Jan Jelinek’s approach is all about the transformation of sound, about translating parameters of popular music into abstract, reduced and textural electronics.

Bypassing the rules of traditional musicianship, he prefers to construct collages from tiny sound fragments, from the lost-and-found products of samplers, tape recorders, media players and other recording implements. To this end, Jan Jelinek often works with loops and slight modulations to distil the gist of a piece of music and define it more clearly while masking its original source.

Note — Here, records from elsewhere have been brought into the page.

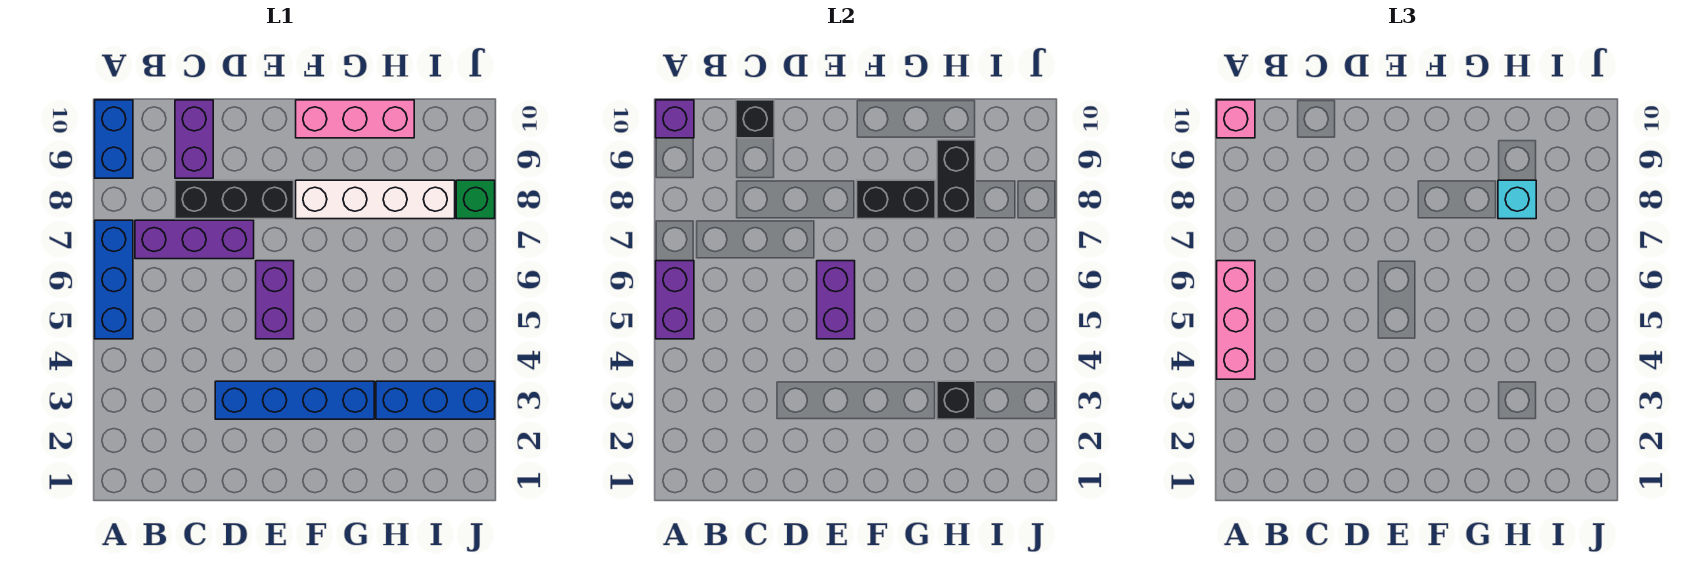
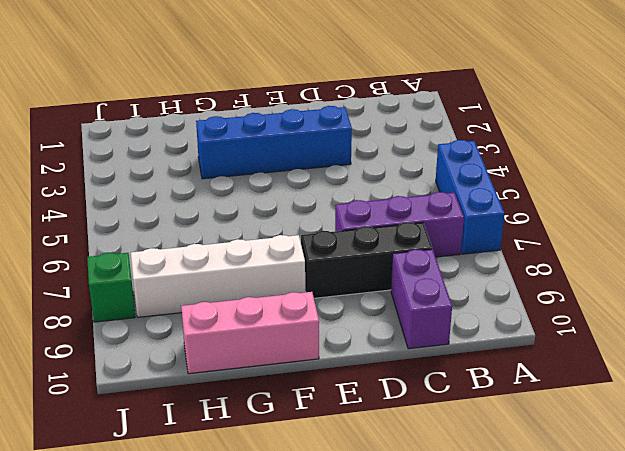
none -> blue brick A9:A10 level 1
none -> purple brick E5:E6 level 1
none -> blue brick H3:J3 level 1

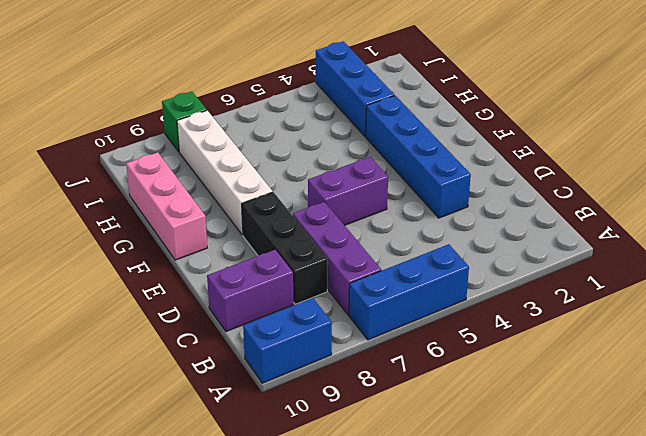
none -> purple brick A5:A6 level 2
none -> purple brick A10 level 2
none -> black brick C10 level 2

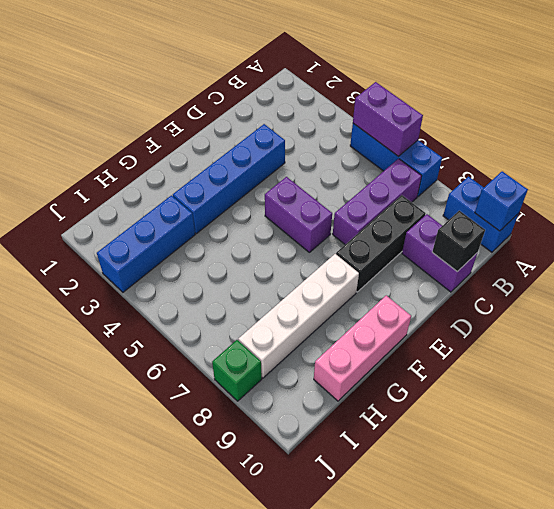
blue brick A10 level 2 -> purple brick A10 level 2
none -> purple brick E5:E6 level 2
none -> black brick F8:G8 level 2
none -> black brick H3 level 2

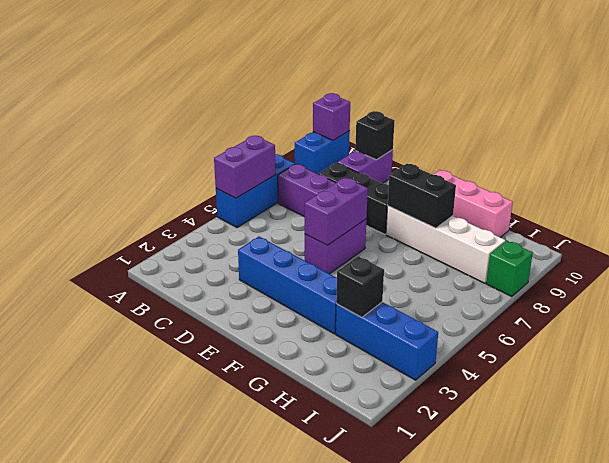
none -> black brick H8:H9 level 2
none -> pink brick A4:A6 level 3
none -> pink brick A10 level 3

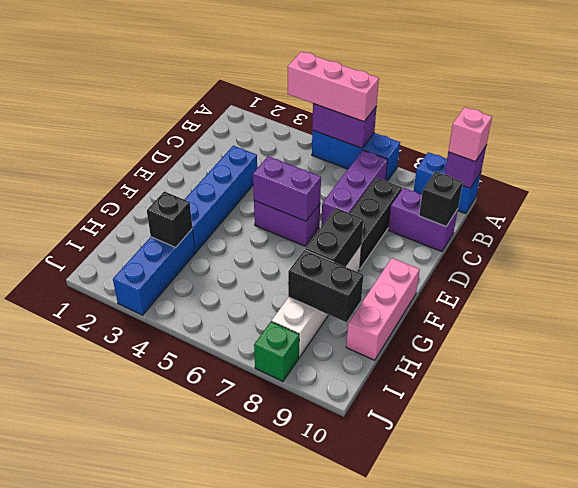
none -> cyan brick H8 level 3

Born and raised in Darmstadt, in 1995 Jelinek moved to Berlin to study sociology and philosophy – and embark on his experiments with a wide variety of sampling media.
After a brief incubation period, in 1998 he started to release his works under a number of pseudonyms, adapting his primary sampling premise to a surprising range of different sounds. Among others, Jelinek contributed to the Hannover-based EXPO 2000: together with design collective 3DeLuxe, he crafted several multimedia land- and soundscapes for the young media pavilion.

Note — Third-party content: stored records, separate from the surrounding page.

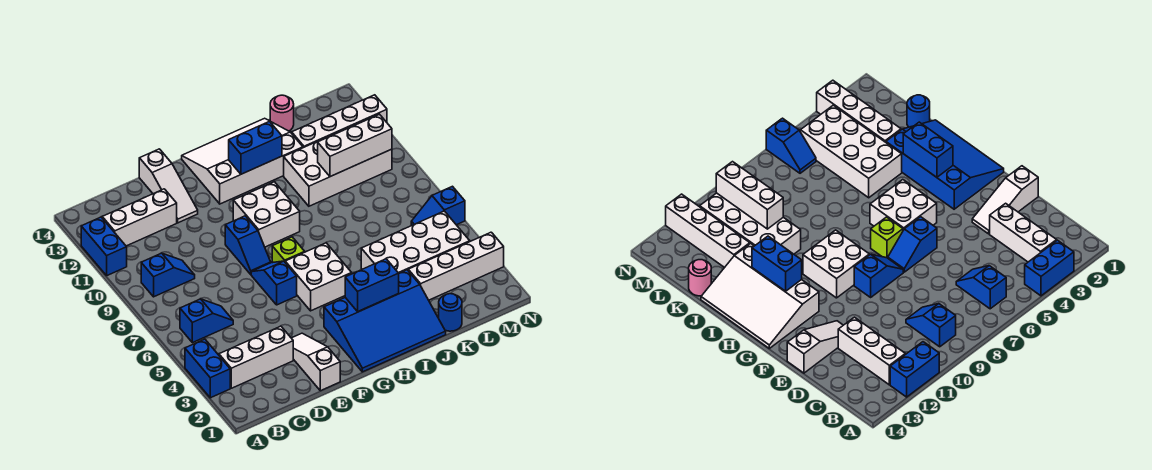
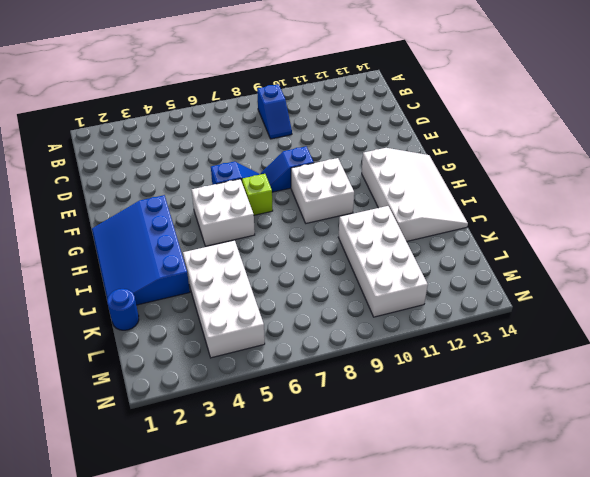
none -> blue brick A3:A4 level 1
none -> blue brick A11:A12 level 1
none -> white brick B3:D3 level 1

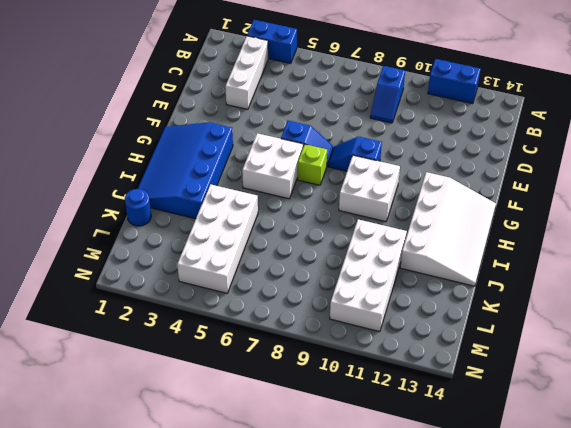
none -> blue slope B6:C6 level 1 top B
none -> white brick B12:D12 level 1
none -> white slope E1:E3 level 1 top 1

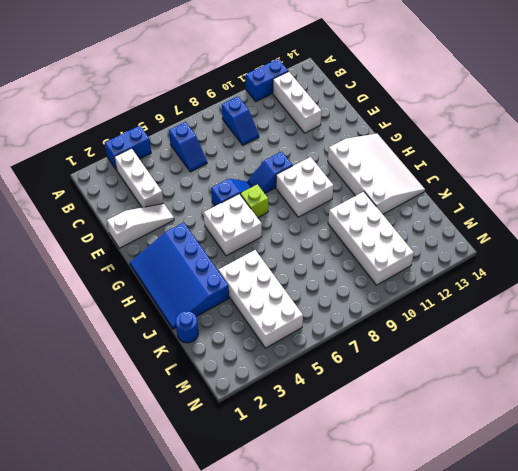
none -> white slope E12:E14 level 1 top 14
none -> white brick K3:N3 level 1
none -> white brick K12:N12 level 1

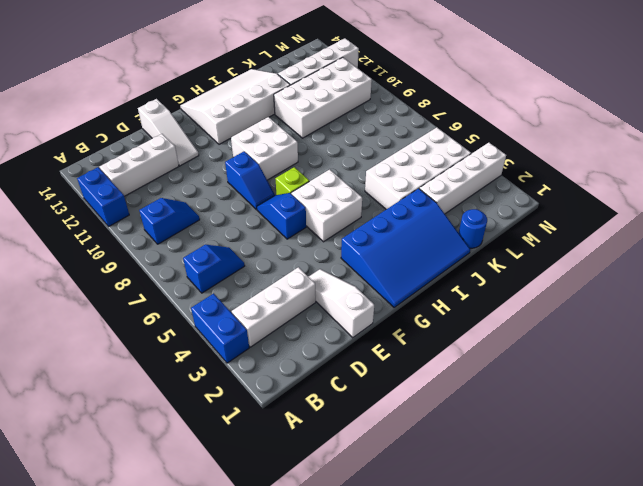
none -> pink round brick K14 level 1
none -> blue slope M6:N6 level 1 top N
none -> blue brick H3:I3 level 2

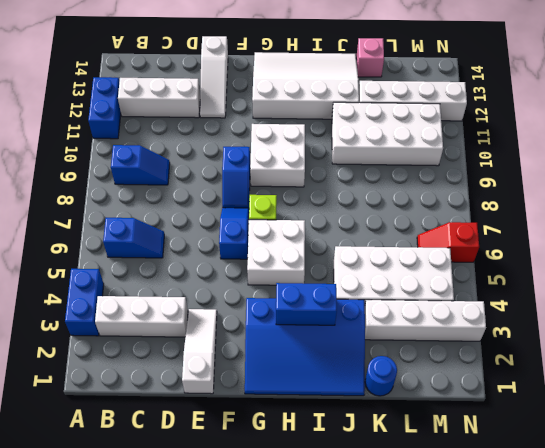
pink brick K14 level 1 -> pink round brick K14 level 1
red slope M6:N6 level 1 top N -> blue slope M6:N6 level 1 top N
none -> blue brick H12:I12 level 2
none -> white brick K10:M10 level 2

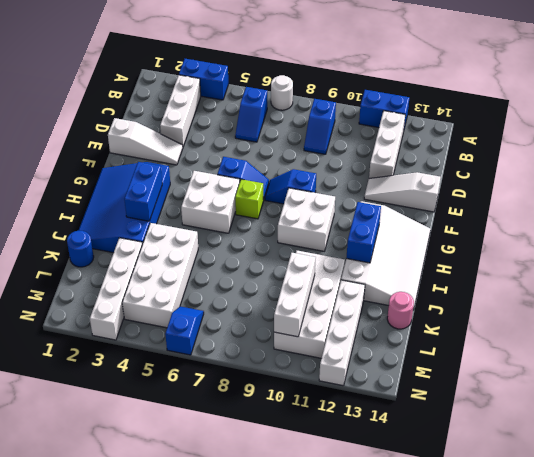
white round brick A7 level 1 -> none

2001 saw the release of „Loop Finding Jazz Records“, Jelinek’s first album under his own name, a selection of tracks based on old jazz recordings. Here, the original arrangements dissolved into mere acoustic situations, thus turning the medium of sound into an instrument in its own right.
During the following years, Jan Jelinek collaborated with artists like Sarah Morris (ICE-Compositions) or German author Thomas Meinecke, played a range of laptop or gadget-based live sets, worked with improvisation ensembles from Japanese trio Computer Soup to the Australian jazz formation Triosk and created a number of audio-visual performances with programmer and video artist Karl Kliem for the Centre Pompidou in Paris, Kunsthalle Wien and Club Transmediale Berlin, among others.

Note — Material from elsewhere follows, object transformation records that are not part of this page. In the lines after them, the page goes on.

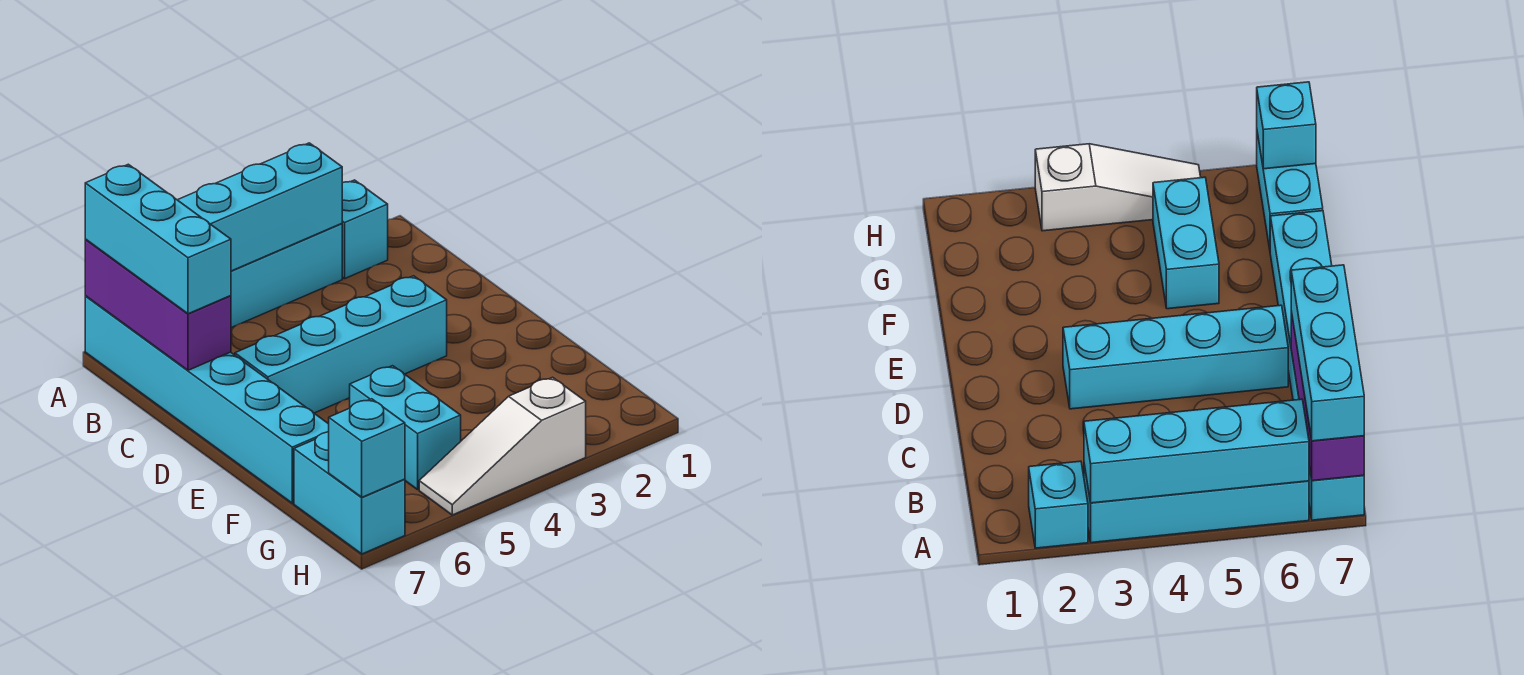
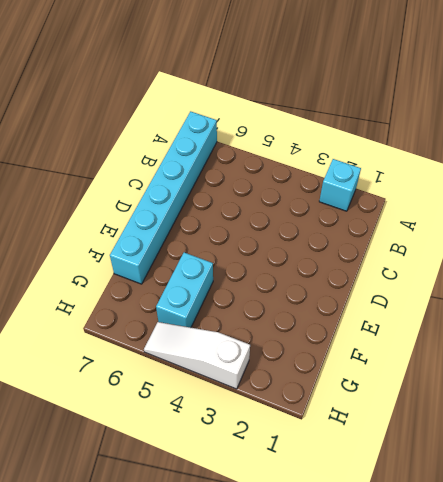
none -> cyan brick A3:A6 level 1
none -> cyan brick D3:D6 level 1

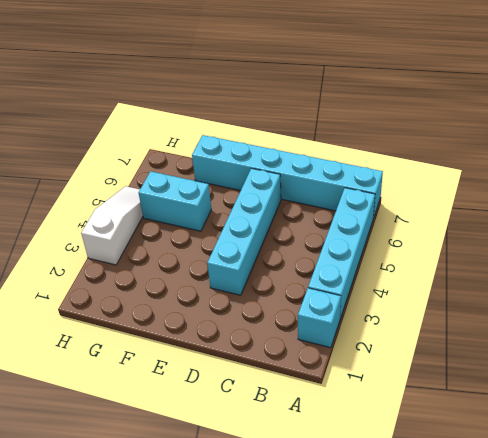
none -> cyan brick G7:H7 level 1
none -> cyan brick A3:A6 level 2

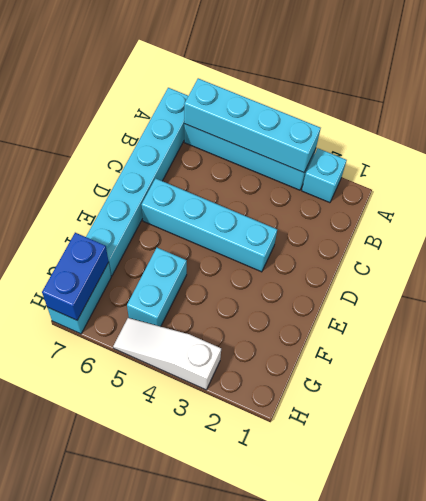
blue brick G7:H7 level 2 -> cyan brick H7 level 2
none -> purple brick A7:C7 level 2
none -> cyan brick A7:C7 level 3

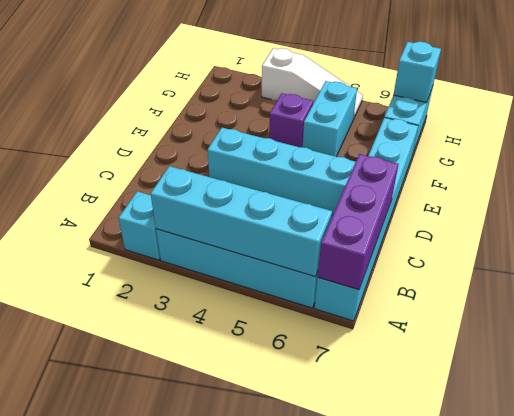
purple brick F4 level 1 -> none
none -> cyan brick A7:C7 level 3

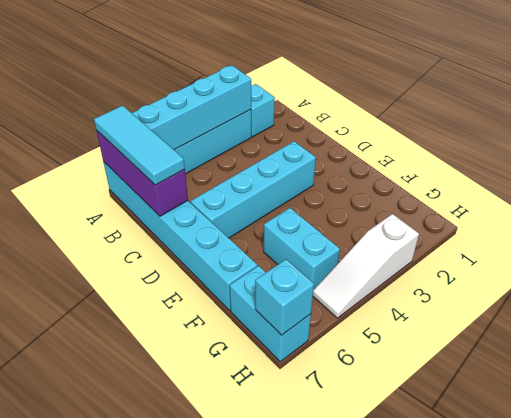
cyan tile A7:C7 level 3 -> cyan brick A7:C7 level 3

In 2007, Jan Jelinek, Hanno Leichtmann and Andrew Pekler founded Groupshow. A deliberate lack of predetermined repertoire or timescale underscores the trio's improvisational emphasis. The resulting performances possess no clear start or end and resemble freeform installations.
In 2008, Jelinek started the label faitiche as a platform for his own sound experiments. To date, the label has released two works: Faitiche01, the forgotten oeuvre of an early electronics composer whose biography seems to veer between fiction and reality.